The joke would have worked if he just went and looked at the front page but never bought the paper. No reason to have such a dumb oversight, it makes the joke worse.
I think the joke would make more sense if the guy picked up the newspaper, unfolded it to see the entire front page, and then put it back and never bought it, day after day. The seller would still get mad because the guy never buys it, he only looks at the front page headline.
Ok it's a bit off topic, but I think the story of his 9th Symphony is even better. The Shostakovich's time, there was a sort of mysticism around 9th symphonies. Starting with Beethoven, 9th symphonies had a tendency to be among a composer's greatest and most epic works, and/or being one of their last works. After Beethoven, other examples include Schubert, Bruckner, Dvorak, Mahler, and Vaughan Williams. So Shosty came to his 9th and the expectation was that he'd follow in that mold. But Shostakovich really did not get on well with Stalin, who had many times censured him, and didn't want to do what Stalin wanted of him. So the 9th symphony is basically a parody of those types of grand symphonies.
Weird because there's literally no source that states he was celebrating Stalin's death. He wrote the piece about Stalin when he died, but it certainly isn't celebratory in tone or spirit. Shostakovich also never said he was celebrating Stalin's death. I'm assuming that's just how you interpret the piece.

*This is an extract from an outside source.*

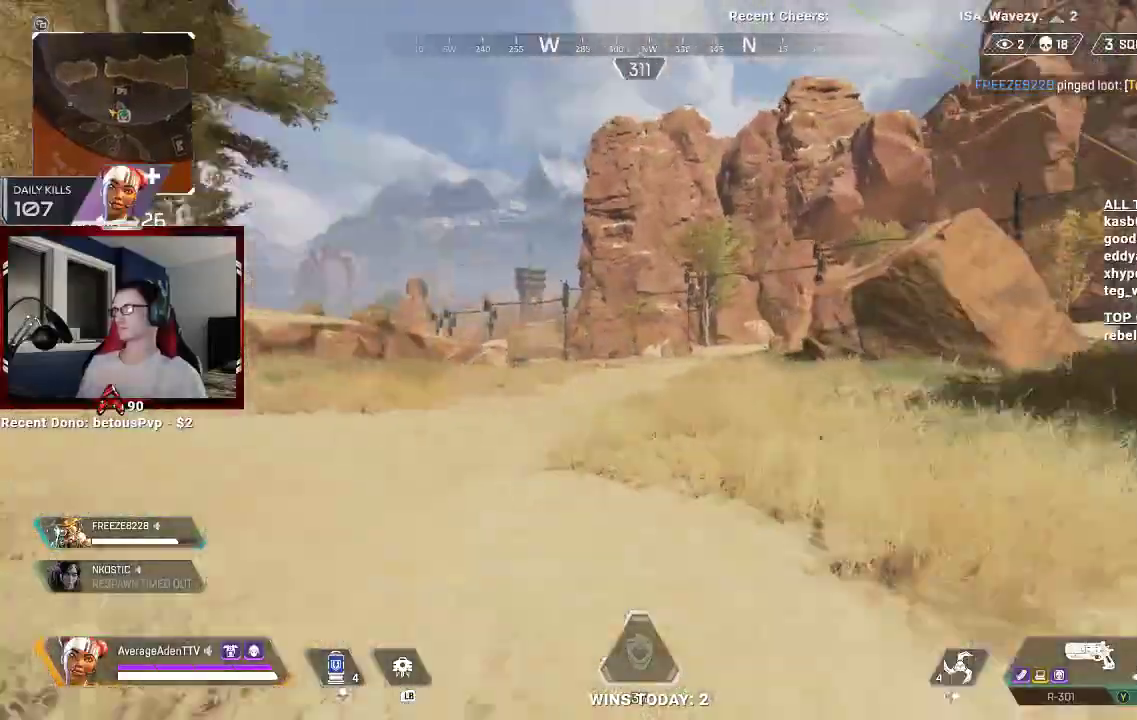
{"buttons": [], "left_stick": "up", "right_stick": "center", "events": []}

Im just trying to imagine the level of state level lunatic copium that unleashes when Vladimir Putin dies. Imagine the theatrics and clownery that was North Korea when Kim Jong Il died, except its a country that's been radicalized and mobilized by fascist wartime propaganda, I quite think they'll start shooting each other out of rage and grief.

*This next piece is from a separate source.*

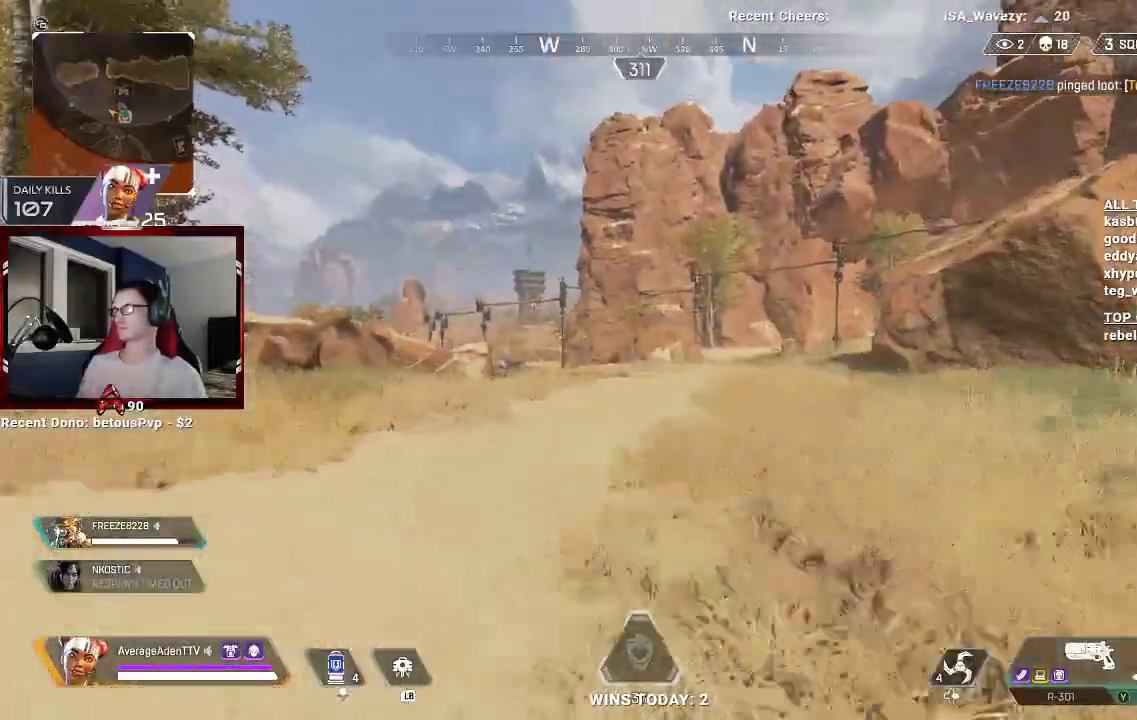
{"buttons": [], "left_stick": "up", "right_stick": "center", "events": []}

The entirety of NATO will have to preemptively go to the equivalent of DEFCON 2 upon learning that the tZar has died.
I recently watched a video about how American supermarkets have an excessive amount of unnecessary choice between products and in that light, your comment is very funny/sad
Tell that to the grumpy old folks that sit at my library and grouse while waiting for their turn with the newspaper. I've seen queues 3 deep. No, they won't share. Yes, they will spawn camp the newspaper rack.
Were at brezhnev levels of gerentocracy in the u.s. so maybe the leader just keeling over could be something to look forward to in these coming 4 years. I'll take mitch McConnell if that doesn't pan out though.